Reaping the gains of its proprietary RAM3 process technology, Cypress' new DeepSync FIFO CY7C42xx family adheres to the de facto FIFO industry standard introduced in the late 1980s by Integrated Device Technology (IDT).
By remaining faithful to the standard--one which IDT has abandoned as it moved toward denser FIFOs--Cypress' new x9 and x18 parts will offer lower power, cost and latency penalties when compared against competing IDT parts using SRAM-based architecture, asserted Cypress product marketing manager for specialty memories Geoff Charubin.
The 16-kilobit x 9-bit (CY7C4261) and 32K x 9-bit (CY7C4271) DeepSync parts are available in a 32-pin PLCC and 32-pin TQFP packages for $21 and $27.30 respectively, breaking the $1-per-kilobyte threshold. The 8K x 18-bit (CY7C4255) and 16K x 8-bit (CY7C4265) ICs are packaged in both 68-pin PLCCs and 64-pin TQFPs with respective pricing of $21 and $27.30. Lot are sold in 10,000-unit quantities.
IDT said it diverted from its own standard two years ago when it introduced the high-density SuperSync FIFO family but, according to Cypress' Mr. Charubin, the result introduced a new architecture which forced OEMs to alter board layout and lengthened first word latency in speed sensitive applications to 13 clock cycles. Cypress said by adhering to the old FIFO standard, a strategy made possible by subsequent process technology adjustments, the DeepSync parts cut latency by nearly six times compared to its earlier parts.
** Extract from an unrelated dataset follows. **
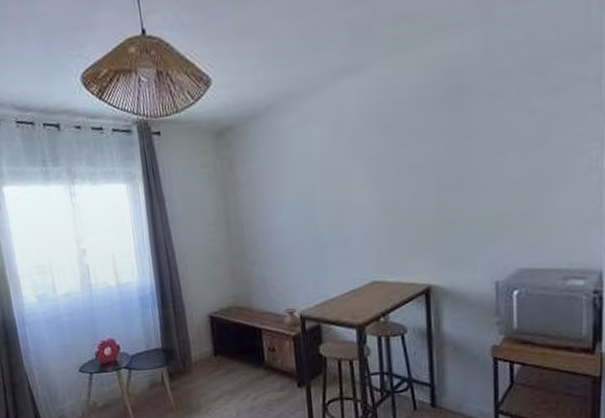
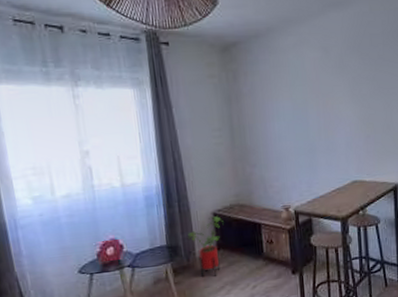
house plant: none [183,319,221,385] -> present [188,216,224,278]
IDT paints a different picture however. IDT FIFO marketing manager John Gudmundson said his company recognized a fundamental change facing the industry as demand for denser chips escalated: namely a shift from the dual-ported architecture favored by Cypress to what he termed a more elegant SRAM-based design.
According to Mr. Gudmundson, the cry for 1M and even 4M FIFOs required a shift from the 6-transistor dual-ported architecture advocated under the old standard to the 4-transistor SRAM approach, clearing valuable die space to meet increasing density demands.
"We looked at the market and saw there was a need for a much larger product," said Mr. Gudmundson, adding that IDT plans to release both SRAM- and fusion memory-based 1M FIFOs next year.